Condamner Mme [E] à payer à Mme [U] la somme de 50 000€ à titre de dommages et intérêts en réparation de son préjudice moral, du fait de la réticence dolosive ;

A titre subsidiaire,

Juger que Mme [E] n'a pas respecté ses obligations de délivrance conforme du bien objet de la vente. En conséquence, annuler la vente intervenue entre Mme [E] et Mme [U] selon acte authentique du 1er février 2022 ;

Ordonner la publication du jugement prononçant la nullité de la vente aux frais exclusif de Mme [E] ;

Condamner en tant que de besoin Mme [E] à rembourser à Mme [U] l'intégralité du prix versé par cette dernière au titre de cette vente, y compris les frais d'actes, pour un montant total de 176 100 € ;

A titre infiniment subsidiaire,

Dire que Mme [E] a commis un dol. En conséquence, annuler pour vice du consentement la vente intervenue entre Mme [E] et Mme [U] selon acte authentique du 1er février 2022 ;

Ordonner la publication du jugement prononçant la nullité de la vente aux frais exclusif de Mme [E] ;

Condamner en tant que de besoin Mme [E] à rembourser à Mme [U] l'intégralité du prix versé par cette dernière au titre de cette vente, y compris les frais d'actes, pour un montant total de 176 100 € ;

A titre très infiniment subsidiaire,

Dire que Mme [E], en ayant fait réaliser des travaux avant la vente, a la qualité de constructeur. En conséquence, dire que Mme [E] engage sa responsabilité de plein droit, et avant dire droit sur l'indemnisation de Mme [U] désigner M.[M] afin qu'il achève sa mission, aux frais avancés exclusifs de Mme [E], et notamment :

Déterminer les moyens propres à remédier aux désordres et permettant de rendre l'appartement acquis par Mme [U] conforme à sa destination de manière pérenne,

Déterminer et chiffrer l'intégralité des préjudices subis par Mme [U] ;

En toutes hypothèses, condamner Mme [E] à payer à Mme [U] la somme de 20 000 € au titre de l'article 700 du CPC, ainsi que les entiers dépens, en ce compris les frais d'expertise judiciaire mis à la charge de Mme [U].

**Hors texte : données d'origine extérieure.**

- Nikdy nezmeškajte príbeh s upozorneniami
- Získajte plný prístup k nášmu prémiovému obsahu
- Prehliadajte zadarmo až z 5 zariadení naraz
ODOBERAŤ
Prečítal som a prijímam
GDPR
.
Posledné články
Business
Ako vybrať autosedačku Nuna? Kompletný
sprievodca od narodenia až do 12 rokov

12) Par uniques conclusions remises par voie électronique le 6 mars 2024, Mme [E] demande en substance à la cour de déclarer mal fondé l'appel de Mme [U], partant de confirmer la décision déférée en toutes ses dispositions, et statuant à nouveau, de :

In limine litis, et avant toute défense au fond, débouter Mme [U] de l'intégralité de ses demandes tenant l'absence de prétentions conformes dans le cadre du dispositif de ses conclusions. Débouter Mme [U] de toutes demandes formées à titre subsidiaire et infiniment subsidiaire tenant l'absence de prétentions visées dans le cadre de son action en première instance ;

Refuser d'homologuer le rapport d'expertise judiciaire du 8 septembre 2023 et diffusé le 13 septembre 2023 aux parties ;

Débouter Mme [U] de toutes demandes, fins et conclusions plus amples ou contraires ;

Prononcer la mise hors de cause de Mme [E] tenant la clause d'exclusion de garantie annexée dans l'acte notariée du 1er février 2022 au titre des vices cachés ;

Déclarer que l'achat du logement a été effectué en toute connaissance de cause privant Mme [U] de la garantie légale des vices cachés. Prononcer la mise hors de cause de Mme [E] tenant les conditions de la garantie des vices cachées et du dol ;

Débouter Mme [U] de toutes demandes formées à titre principal, subsidiaire et infiniment subsidiaire ;

Condamner Mme [U] au paiement d'une somme de 5000 € au titre des dispositions de l'article 700 du CPC, ainsi qu'aux entiers dépens.

Pour plus ample exposé des éléments de la cause, moyens et prétentions des parties, il est fait renvoi aux écritures susvisées, conformément à l'article 455 du code de procédure civile.

MOTIFS

Sur la recevabilité des demandes de Mme [U] en cause d'appel

13) Mme [E] soutient l'irrecevabilité des demandes formulées aux termes des conclusions de Mme [U], au motif que les "dire et juger" ne constituent pas des prétentions au sens de l'article 954 du code de procédure civile.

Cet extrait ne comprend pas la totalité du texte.